I have some text files containing JSON objects (one object per line). Example:
{"a": 1, "b": 2, "table": "foo"}
{"c": 3, "d": 4, "table": "bar"}
{"a": 5, "b": 6, "table": "foo"}
...
I want to parse the contents of text files into Spark DataFrames based on the table name. So in the example above, I would have a DataFrame for "foo" and another DataFrame for "bar". I have made it as far as grouping the lines of JSON into lists inside of an RDD with the following (pyspark) code:
text_rdd = sc.textFile(os.path.join("/path/to/data", "*"))
tables_rdd = text_rdd.groupBy(lambda x: json.loads(x)['table'])
This produces an RDD containing a list of tuples with the following structure:
RDD[("foo", ['{"a": 1, "b": 2, "table": "foo"}', ...],
("bar", ['{"c": 3, "d": 4, "table": "bar"}', ...]]

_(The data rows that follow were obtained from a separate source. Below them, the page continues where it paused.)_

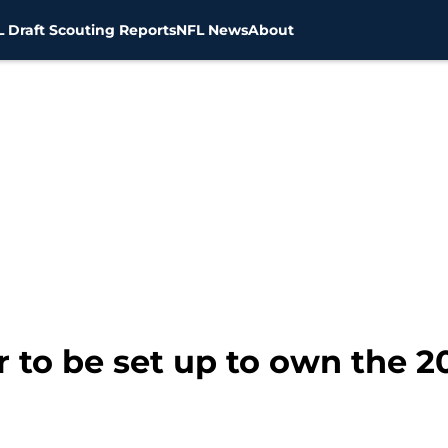
 Draft Scouting Reports
NFL News
About
r to be set up to own the 2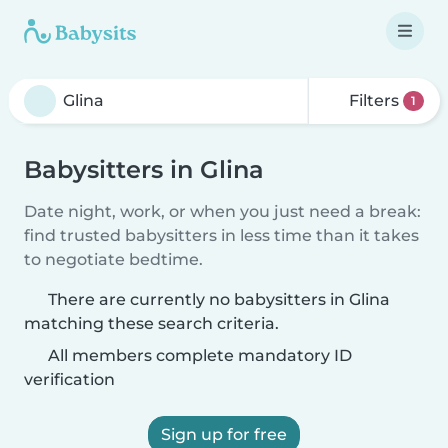
Filters
1
Babysitters in Glina
Date night, work, or when you just need a break:
find trusted babysitters in less time than it takes
to negotiate bedtime.
There are currently no babysitters in Glina
matching these search criteria.
All members complete mandatory ID
verification
Sign up for free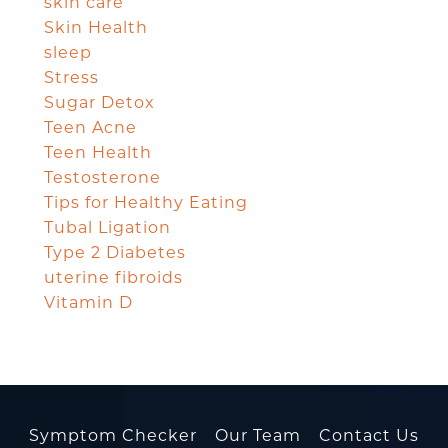
skin care
Skin Health
sleep
Stress
Sugar Detox
Teen Acne
Teen Health
Testosterone
Tips for Healthy Eating
Tubal Ligation
Type 2 Diabetes
uterine fibroids
Vitamin D
Symptom Checker
Our Team
Contact Us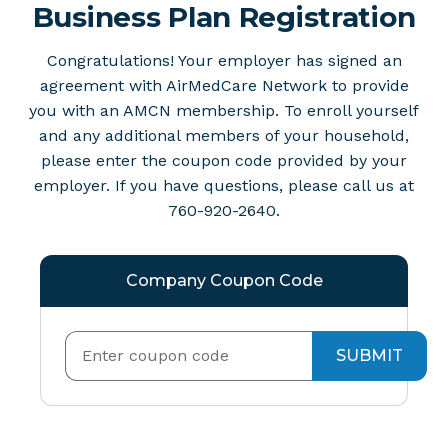
Business Plan Registration
Congratulations! Your employer has signed an
agreement with AirMedCare Network to provide
you with an AMCN membership. To enroll yourself
and any additional members of your household,
please enter the coupon code provided by your
employer. If you have questions, please call us at
760-920-2640.
Company Coupon Code
SUBMIT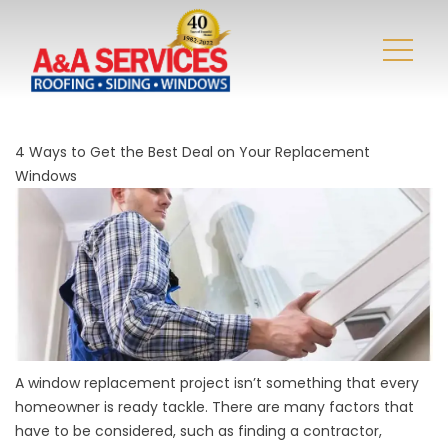
4 Ways to Get the Best Deal on Your Replacement
Windows
A
window replacement
project isn’t something that every
homeowner is ready tackle. There are many factors that
have to be considered, such as finding a contractor,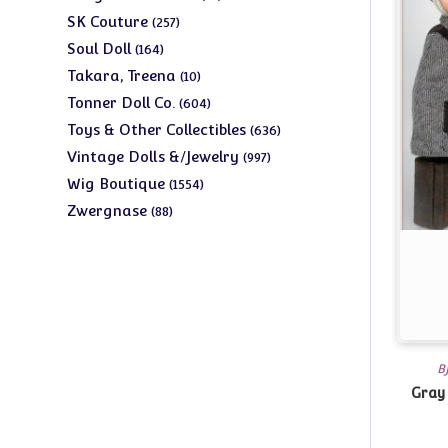
products
257
SK Couture
257
products
164
Soul Doll
164
products
10
Takara, Treena
10
products
604
Tonner Doll Co.
604
products
636
Toys & Other Collectibles
636
products
997
Vintage Dolls &/Jewelry
997
products
1554
Wig Boutique
1554
products
88
Zwergnase
88
products
B
Gray 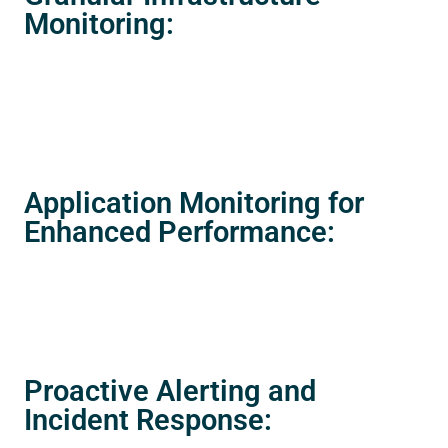
Monitoring:
Application Monitoring for
Enhanced Performance:
Proactive Alerting and
Incident Response: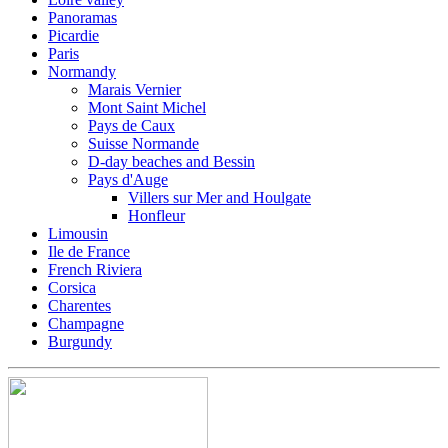
Panoramas
Picardie
Paris
Normandy
Marais Vernier
Mont Saint Michel
Pays de Caux
Suisse Normande
D-day beaches and Bessin
Pays d'Auge
Villers sur Mer and Houlgate
Honfleur
Limousin
Ile de France
French Riviera
Corsica
Charentes
Champagne
Burgundy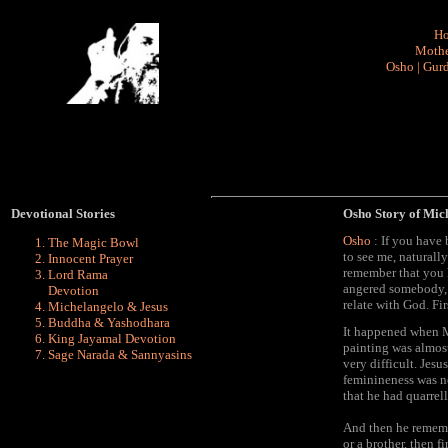
H
Mothe
Osho
|
Gurd
Devotional Stories
Osho Story of Mic
Osho
: If you have
The Magic Bowl
to see me, naturall
Innocent Prayer
remember that you 
Lord Rama
angered somebody, f
Devotion
relate with God. Fir
Michelangelo & Jesus
Buddha & Yashodhara
It happened when M
King Jayamal Devotion
painting was almost
Sage Narada & Sannyasins
very difficult. Jesu
feminineness was no
that he had quarrell
And then he remembe
or a brother, then f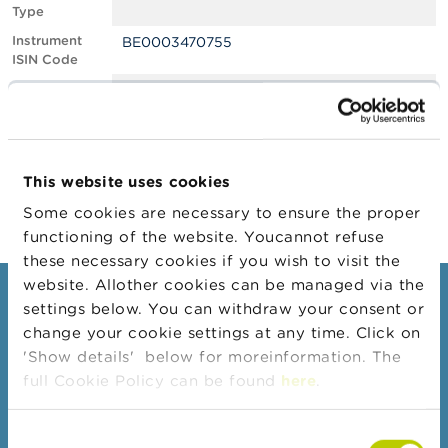
Type
A
Instrument
BE0003470755
b
ISIN Code
o
u
Position
1.04
t
Value
t
Position Date
11/05/2023
h
e
Change
18/05/2023
F
This website uses cookies
Position Date
S
M
Some cookies are necessary to ensure the proper
A
functioning of the website. Youcannot refuse
these necessary cookies if you wish to visit the
N
website. Allother cookies can be managed via the
e
Consumers
settings below. You can withdraw your consent or
w
s
change your cookie settings at any time. Click on
Topics
&
'Show details' below for moreinformation. The
W
Warnings & sanctions
full Cookie Policy can be found
here
.
a
r
Complaints
n
Consent
Beware of fraud
i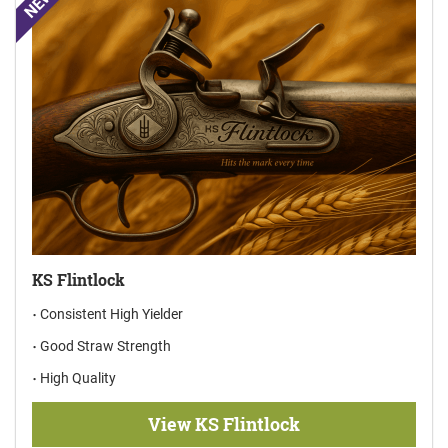
NEW
KS Flintlock
Consistent High Yielder
Good Straw Strength
High Quality
View KS Flintlock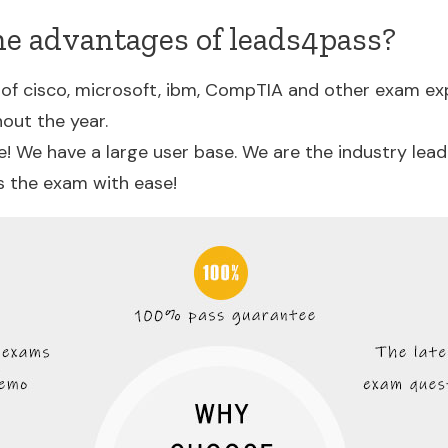
he advantages of leads4pass?
of cisco, microsoft, ibm, CompTIA and other exam ex
out the year.
! We have a large user base. We are the industry lea
s the exam with ease!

How do I break this RDD into a DataFrame for each table key?
edit: I tried to clarify above that there are multiple lines in a single file containing information for a table. I know that I can call .collectAsMap on the "groupBy" RDD that I have created, but I know that this will consume a sizeable amount of RAM on my driver. My question is: is there a way to break the "groupBy" RDD into multiple DataFrames without using .collectAsMap?